How to win a Chinese NLP competition: throw every model at it
A 2017 competition-winning repo that ensembles CNNs, LSTMs, RCNNs, and even FastText to classify Zhihu questions.

What it does This is the first-place solution from the 2017 Zhihu Machine Learning Challenge (963 teams). It classifies Chinese questions into topics using a battery of neural text models, then ensembles their predictions. The README is essentially a training manual: data preprocessing scripts, exact shell commands for each model variant, and a scoreboard showing what each architecture achieved.
The interesting bit
The winning insight isn’t architectural novelty—it’s systematic brute force.
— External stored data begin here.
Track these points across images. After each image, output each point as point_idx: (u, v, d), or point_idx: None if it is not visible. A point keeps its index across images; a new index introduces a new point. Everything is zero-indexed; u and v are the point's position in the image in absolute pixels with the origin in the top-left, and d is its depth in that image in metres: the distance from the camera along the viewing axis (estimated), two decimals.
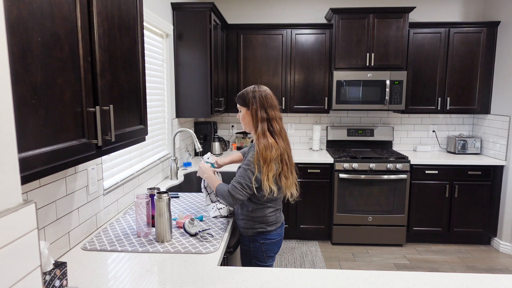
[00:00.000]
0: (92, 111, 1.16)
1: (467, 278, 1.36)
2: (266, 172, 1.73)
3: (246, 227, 1.87)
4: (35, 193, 1.37)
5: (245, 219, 1.87)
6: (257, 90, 1.86)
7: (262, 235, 1.86)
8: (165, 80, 3.06)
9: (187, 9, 3.14)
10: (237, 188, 1.74)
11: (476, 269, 3.37)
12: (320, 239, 3.94)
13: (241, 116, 1.90)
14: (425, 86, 3.91)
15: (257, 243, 1.86)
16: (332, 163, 3.72)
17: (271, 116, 1.81)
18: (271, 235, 1.88)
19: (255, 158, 1.74)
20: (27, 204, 0.66)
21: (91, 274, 1.39)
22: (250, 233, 1.87)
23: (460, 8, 4.14)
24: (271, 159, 1.74)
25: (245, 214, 1.87)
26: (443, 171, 3.73)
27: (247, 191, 1.75)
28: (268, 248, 1.88)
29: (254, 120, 1.82)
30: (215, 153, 3.99)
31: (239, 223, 1.91)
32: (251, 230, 1.86)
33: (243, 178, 1.75)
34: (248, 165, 1.76)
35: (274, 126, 1.82)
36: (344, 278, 1.36)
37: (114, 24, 1.32)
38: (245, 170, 1.75)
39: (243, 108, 1.88)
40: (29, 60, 0.87)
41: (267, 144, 1.75)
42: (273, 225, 1.88)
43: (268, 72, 3.97)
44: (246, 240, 1.89)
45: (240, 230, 1.93)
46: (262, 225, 1.85)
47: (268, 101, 1.83)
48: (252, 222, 1.85)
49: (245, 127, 1.91)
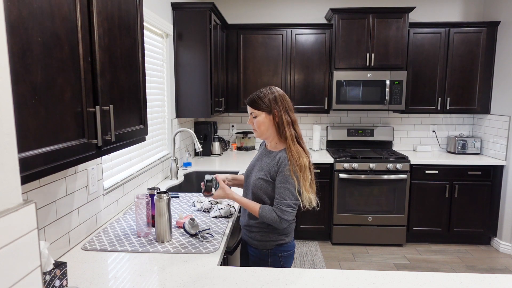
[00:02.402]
0: (92, 111, 1.16)
1: (467, 278, 1.36)
2: (304, 182, 1.60)
3: (264, 239, 1.69)
4: (35, 193, 1.37)
5: (262, 231, 1.69)
6: (276, 91, 1.67)
7: (281, 247, 1.70)
8: (165, 80, 3.06)
9: (187, 9, 3.14)
10: (288, 211, 1.59)
11: (476, 269, 3.37)
12: (320, 239, 3.94)
13: (258, 122, 1.67)
14: (425, 86, 3.91)
15: (276, 256, 1.70)
16: (332, 163, 3.72)
17: (293, 120, 1.66)
18: (288, 246, 1.73)
19: (291, 170, 1.59)
20: (27, 204, 0.66)
21: (91, 274, 1.39)
22: (269, 246, 1.69)
23: (460, 8, 4.14)
24: (305, 166, 1.60)
25: (262, 226, 1.68)
26: (443, 171, 3.73)
27: (295, 210, 1.62)
28: (287, 260, 1.73)
29: (279, 126, 1.64)
30: (214, 153, 3.99)
31: (254, 236, 1.73)
32: (270, 242, 1.69)
33: (290, 198, 1.60)
34: (287, 181, 1.60)
35: (297, 130, 1.67)
36: (344, 278, 1.36)
37: (114, 24, 1.32)
38: (287, 189, 1.59)
39: (261, 112, 1.66)
40: (29, 60, 0.87)
41: (299, 151, 1.60)
42: (290, 235, 1.73)
43: (268, 72, 3.97)
44: (263, 254, 1.71)
45: (253, 244, 1.74)
46: (281, 237, 1.69)
47: (288, 103, 1.67)
48: (271, 234, 1.69)
49: (262, 133, 1.69)
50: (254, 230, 1.72)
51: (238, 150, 4.30)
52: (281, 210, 1.59)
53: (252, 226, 1.72)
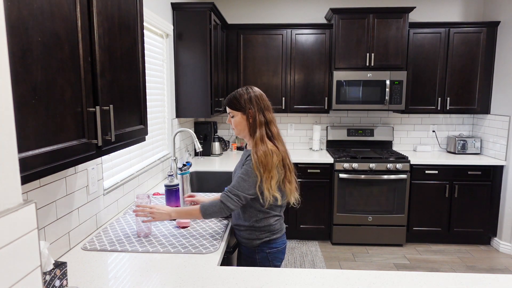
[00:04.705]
0: (92, 111, 1.16)
1: (467, 278, 1.36)
2: (268, 180, 1.61)
3: (250, 238, 1.76)
4: (35, 193, 1.37)
5: (248, 230, 1.76)
6: (252, 92, 1.71)
7: (268, 244, 1.75)
8: (165, 80, 3.06)
9: (187, 9, 3.15)
10: (234, 200, 1.63)
11: (476, 269, 3.37)
12: (320, 239, 3.94)
13: (235, 122, 1.74)
14: (425, 86, 3.91)
15: (263, 253, 1.76)
16: (332, 163, 3.72)
17: (268, 120, 1.70)
18: (277, 243, 1.77)
19: (255, 166, 1.62)
20: (27, 204, 0.66)
21: (91, 274, 1.39)
22: (256, 244, 1.75)
23: (460, 8, 4.14)
24: (272, 166, 1.62)
25: (248, 224, 1.75)
26: (443, 171, 3.73)
27: (242, 202, 1.65)
28: (275, 256, 1.78)
29: (251, 125, 1.70)
30: (214, 153, 3.99)
31: (242, 234, 1.79)
32: (256, 240, 1.75)
33: (240, 189, 1.64)
34: (246, 174, 1.64)
35: (272, 129, 1.70)
36: (344, 278, 1.36)
37: (114, 24, 1.32)
38: (243, 180, 1.64)
39: (237, 112, 1.72)
40: (29, 60, 0.87)
41: (267, 151, 1.62)
42: (278, 233, 1.78)
43: (268, 72, 3.97)
44: (251, 252, 1.77)
45: (242, 242, 1.80)
46: (267, 234, 1.75)
47: (264, 102, 1.71)
48: (257, 232, 1.74)
49: (239, 132, 1.76)
50: (242, 229, 1.78)
51: (238, 150, 4.30)
52: (227, 196, 1.64)
53: (240, 225, 1.78)
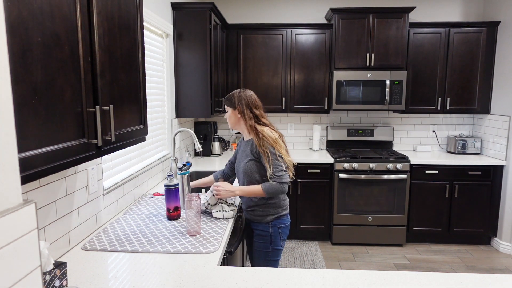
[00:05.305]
0: (92, 111, 1.16)
1: (467, 278, 1.36)
2: (280, 149, 1.94)
3: (264, 214, 2.04)
4: (35, 193, 1.37)
5: (262, 208, 2.04)
6: (243, 92, 2.07)
7: (279, 220, 2.06)
8: (165, 80, 3.06)
9: (187, 9, 3.14)
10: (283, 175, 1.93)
11: (476, 269, 3.37)
12: (320, 239, 3.94)
13: (227, 116, 2.10)
14: (425, 86, 3.91)
15: (276, 227, 2.05)
16: (332, 163, 3.72)
17: (257, 115, 2.03)
18: (285, 219, 2.09)
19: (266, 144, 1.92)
20: (27, 204, 0.66)
21: (91, 274, 1.39)
22: (270, 219, 2.04)
23: (460, 8, 4.14)
24: (275, 139, 1.95)
25: (261, 203, 2.04)
26: (443, 171, 3.72)
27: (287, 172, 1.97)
28: (284, 231, 2.08)
29: (242, 118, 2.03)
30: (214, 153, 3.99)
31: (256, 213, 2.06)
32: (270, 216, 2.04)
33: (279, 165, 1.93)
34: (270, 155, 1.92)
35: (263, 121, 2.03)
36: (344, 278, 1.36)
37: (114, 24, 1.32)
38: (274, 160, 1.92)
39: (229, 108, 2.07)
40: (29, 60, 0.87)
41: (263, 129, 1.97)
42: (286, 209, 2.10)
43: (268, 72, 3.97)
44: (265, 227, 2.05)
45: (256, 220, 2.07)
46: (278, 210, 2.05)
47: (252, 101, 2.03)
48: (270, 208, 2.04)
49: (232, 125, 2.11)
50: (256, 209, 2.07)
51: None
52: (278, 176, 1.94)
53: (254, 206, 2.07)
The authors trained separate word-level and character-level versions of every model, tried data augmentation for each, and ensembled the survivors to push from ~0.41 to 0.433. They even include a del/ directory of failed methods, which is more honest than most competition write-ups.
Key highlights
- Five model families: CNN, LSTM, RCNN, Inception-style CNN, and FastText
- Both word and character embeddings, with augmentation toggles
- Published score table: LSTM_word_aug hits 0.41368, ensemble reaches 0.433
- Preprocessing requires >32GB RAM and uses
tf.contrib.kerasdespite being a PyTorch project - Pretrained models hosted on Baidu Pan (password: tayb)
Caveats
- Python 2 and PyTorch 0.x era; setup instructions mention CUDA without specifying version
- Data paths are hardcoded (“modify the data path in the related file”)
- Pretrained weights live on Baidu Pan with no mirror; reproducibility depends on Chinese cloud storage
Verdict Worth studying if you’re building an ensemble pipeline or working on legacy Chinese NLP benchmarks. Skip it if you need modern PyTorch, clean abstractions, or a library you can pip install—this is glue code that happened to win.